Evaluating lectures: AI and why people should be afraid

Evaluating lectures

Professor Stuart Russell, the Center for Human-Compatible Artificial Intelligence at the University of California, Berkeley, gave this year’s lecture for Wright. Four of his lectures, Life with Artificial Intelligence. Discuss the existential threat posed by machines more potent than humans – and point the way forward.

Last month, he spoke with News technology correspondent Rory Selan-Jones about what to expect.

How do you organize lectures?

The first draft I submitted was too sharp, too focused on the intellectual roots of AI and the different definitions of rationality and how they fit into history and the like. So I tuned in – and we had a talk that presented AI and perspectives on the future, both good and bad. And then we talk about guns, and we talk about jobs.

And then the fourth: “Okay, this is how we will avoid losing control of artificial intelligence systems in the future. Do you have a formula, definition of what artificial intelligence is? Yes, these are machines that feel and act, and we hope they choose actions that achieve their goals.

Everything else you read, like in-depth training, etc., are just exceptional cases. This is a continuum. The thermostat senses and acts and, in a certain way, has a little rule that says, “If the temperature is below, turn on the heater.

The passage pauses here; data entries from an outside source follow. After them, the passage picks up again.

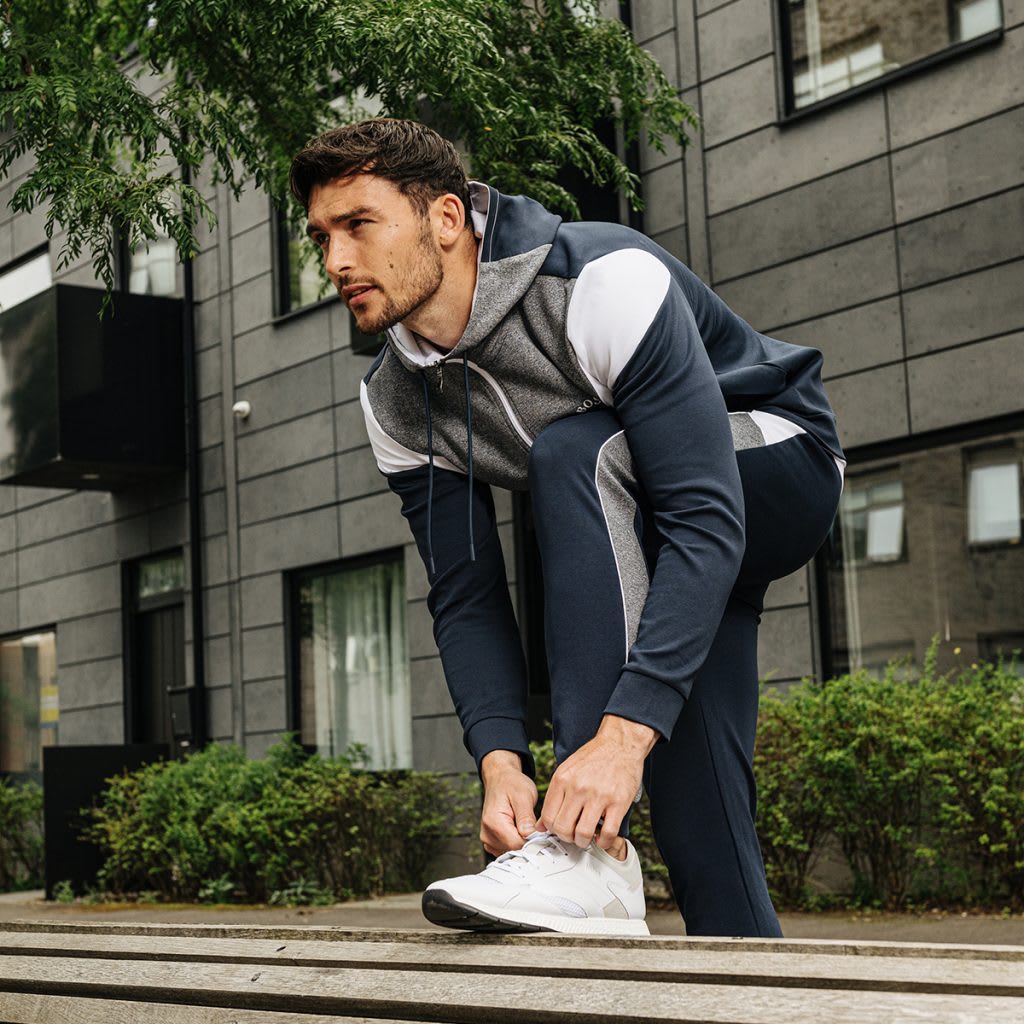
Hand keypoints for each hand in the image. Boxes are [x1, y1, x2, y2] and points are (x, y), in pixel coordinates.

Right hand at [479, 750, 539, 856]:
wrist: (500, 778)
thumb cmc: (511, 783)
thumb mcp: (523, 795)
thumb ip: (526, 818)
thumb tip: (531, 837)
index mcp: (493, 822)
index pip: (516, 845)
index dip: (532, 841)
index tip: (542, 833)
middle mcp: (487, 834)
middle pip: (514, 851)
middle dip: (528, 842)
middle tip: (535, 826)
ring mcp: (488, 839)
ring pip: (512, 852)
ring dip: (522, 843)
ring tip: (526, 825)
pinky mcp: (492, 841)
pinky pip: (508, 850)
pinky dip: (517, 843)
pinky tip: (521, 829)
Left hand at [540, 715, 657, 851]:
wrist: (619, 743)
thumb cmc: (594, 757)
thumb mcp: (567, 770)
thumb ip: (554, 796)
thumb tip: (542, 824)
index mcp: (562, 779)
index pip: (548, 817)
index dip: (552, 830)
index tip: (560, 830)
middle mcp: (578, 788)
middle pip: (563, 828)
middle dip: (567, 838)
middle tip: (573, 835)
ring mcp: (599, 795)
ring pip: (583, 834)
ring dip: (584, 842)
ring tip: (587, 837)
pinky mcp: (618, 802)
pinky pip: (607, 833)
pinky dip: (603, 842)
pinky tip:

“If the temperature is above that, turn off the stove. So it’s a trivial program, and it’s a program written entirely by one person, so no training is included. On the other hand – you have a self-driving car where the decision-making is much more complicated.

Where it takes a lot of learning to achieve that quality of decision making.

We can’t say that nothing below counts as AI and everything above counts. And can it be said that there has been tremendous progress, especially in the last ten years? For example, in object detection we’ve been experimenting with since the 1960s. We’ve gone from being entirely pathetic for being superhumans of a specific size.

And in machine translation, we went from very pathetic to very good again. If you look at what the founders of the field said, their goal was general-purpose AI. Which is not a very good program in the game Go or an excellent program in machine translation, but something that almost any human can do. And probably more because machines have a huge advantage over humans in terms of bandwidth and memory.

Robot trucks, construction robots, construction management software will figure out how to build one, how to get a permit, how to talk to school districts and principals to find the right design for the school, and so on – and a week later, you’ll be in school.